(RECORDS FOR THE EXERCISE begins)

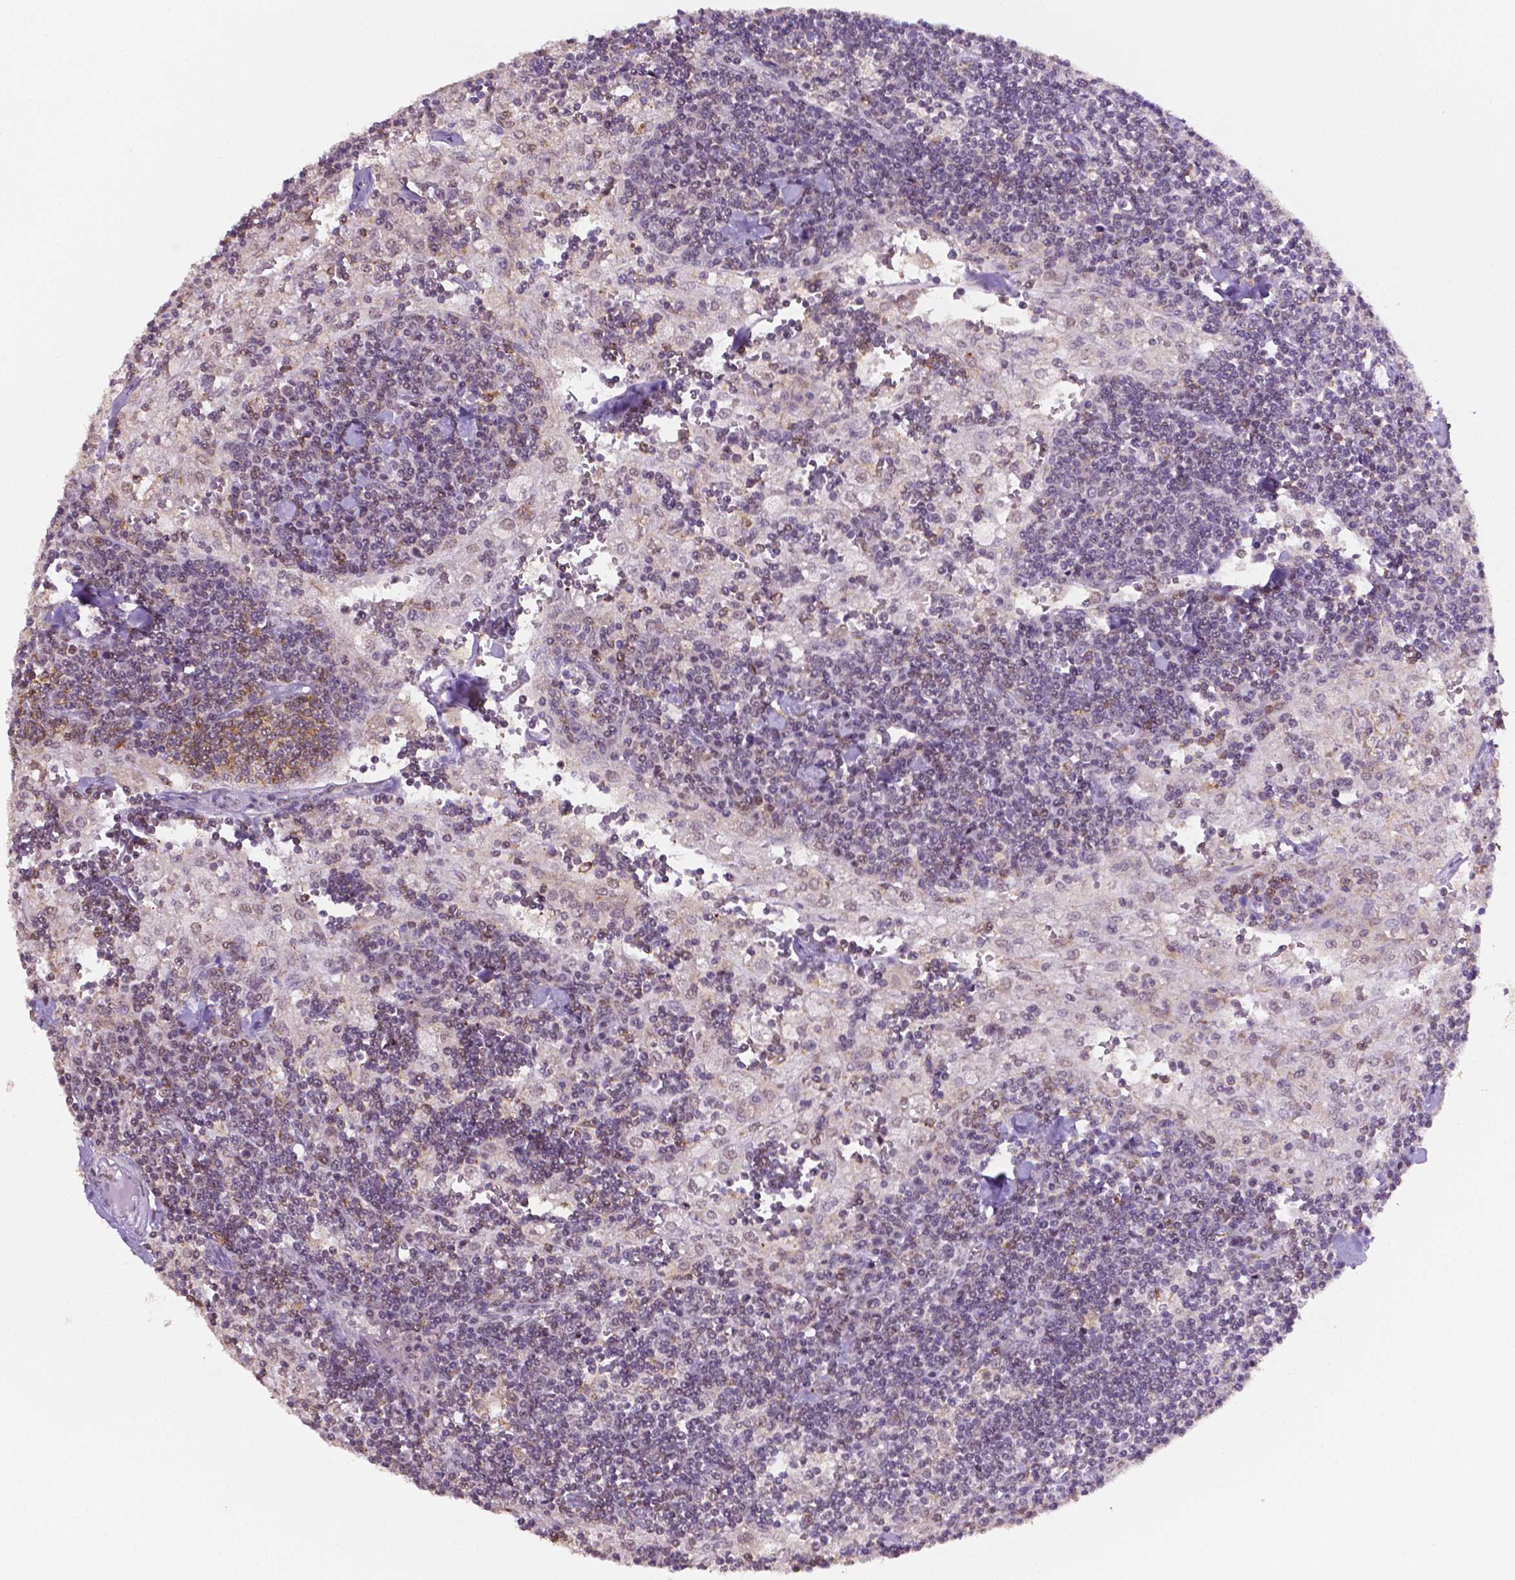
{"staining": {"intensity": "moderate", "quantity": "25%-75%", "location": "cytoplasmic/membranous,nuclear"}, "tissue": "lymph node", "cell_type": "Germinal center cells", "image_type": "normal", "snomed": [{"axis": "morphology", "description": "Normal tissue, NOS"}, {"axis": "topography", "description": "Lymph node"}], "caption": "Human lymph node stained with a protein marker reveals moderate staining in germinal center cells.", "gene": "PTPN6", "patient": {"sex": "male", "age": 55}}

(RECORDS FOR THE EXERCISE ends)
(RECORDS FOR THE EXERCISE begins)

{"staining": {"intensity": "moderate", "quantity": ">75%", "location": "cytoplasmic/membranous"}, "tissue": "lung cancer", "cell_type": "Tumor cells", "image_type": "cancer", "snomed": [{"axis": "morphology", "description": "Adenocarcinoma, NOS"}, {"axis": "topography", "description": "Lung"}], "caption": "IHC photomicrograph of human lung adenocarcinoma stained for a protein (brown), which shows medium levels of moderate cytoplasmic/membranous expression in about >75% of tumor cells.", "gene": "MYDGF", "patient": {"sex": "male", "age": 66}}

(RECORDS FOR THE EXERCISE ends)
(RECORDS FOR THE EXERCISE begins)

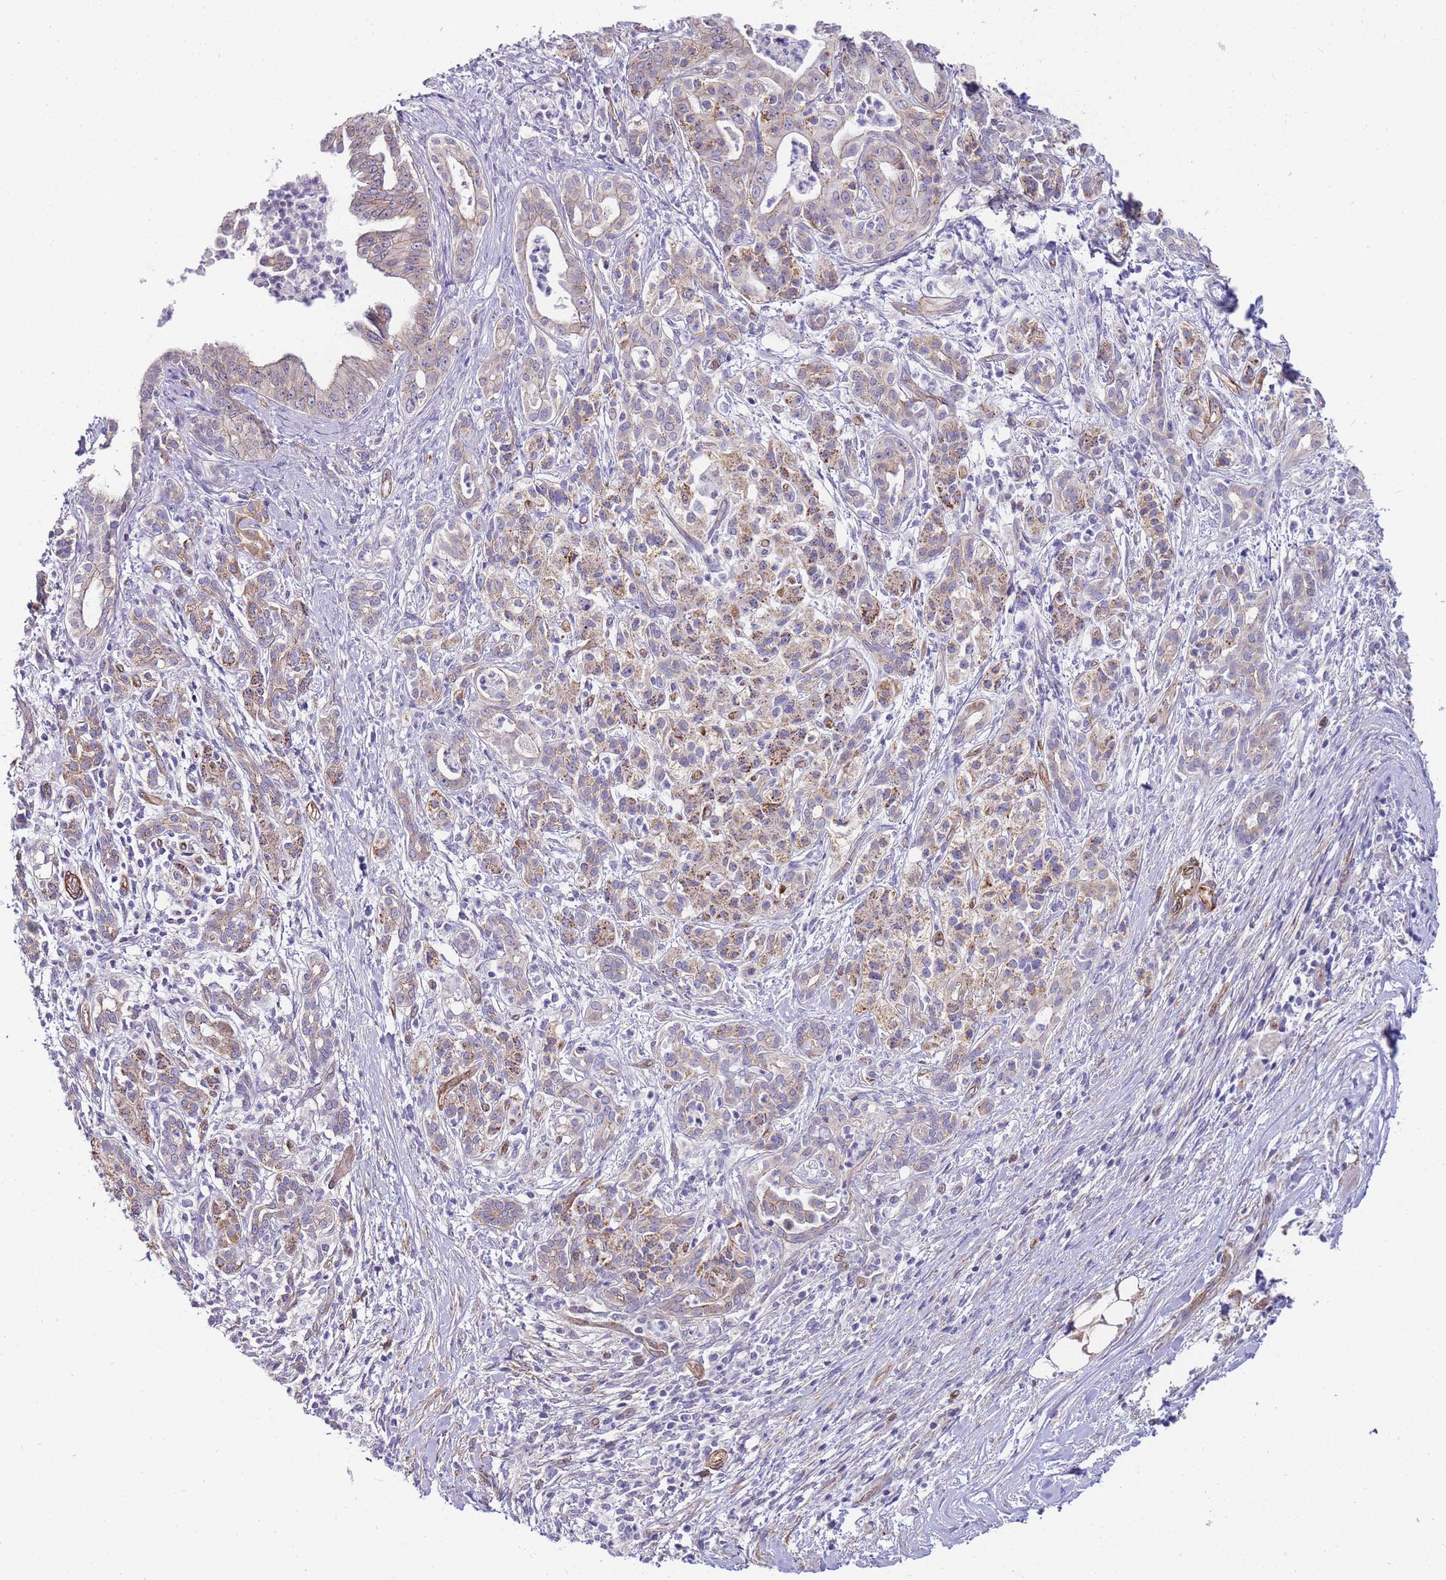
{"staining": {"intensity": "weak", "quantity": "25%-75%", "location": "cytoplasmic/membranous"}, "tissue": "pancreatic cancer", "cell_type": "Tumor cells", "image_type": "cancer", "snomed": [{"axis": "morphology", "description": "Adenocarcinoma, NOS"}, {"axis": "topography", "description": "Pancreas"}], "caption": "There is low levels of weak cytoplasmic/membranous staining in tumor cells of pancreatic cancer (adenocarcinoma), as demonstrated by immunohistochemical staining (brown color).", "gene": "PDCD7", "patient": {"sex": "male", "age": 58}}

(RECORDS FOR THE EXERCISE ends)

Return every line above that contains the word "moderate".

{"staining": {"intensity": "moderate", "quantity": "25%-75%", "location": "cytoplasmic/membranous,nuclear"}, "tissue": "lymph node", "cell_type": "Germinal center cells", "image_type": "normal", "snomed": [{"axis": "morphology", "description": "Normal tissue, NOS"}, {"axis": "topography", "description": "Lymph node"}], "caption": "Human lymph node stained with a protein marker reveals moderate staining in germinal center cells.", "gene": "PTPN6", "patient": {"sex": "male", "age": 55}}
{"staining": {"intensity": "moderate", "quantity": ">75%", "location": "cytoplasmic/membranous"}, "tissue": "lung cancer", "cell_type": "Tumor cells", "image_type": "cancer", "snomed": [{"axis": "morphology", "description": "Adenocarcinoma, NOS"}, {"axis": "topography", "description": "Lung"}], "caption": "IHC photomicrograph of human lung adenocarcinoma stained for a protein (brown), which shows medium levels of moderate cytoplasmic/membranous expression in about >75% of tumor cells.", "gene": "MYDGF", "patient": {"sex": "male", "age": 66}}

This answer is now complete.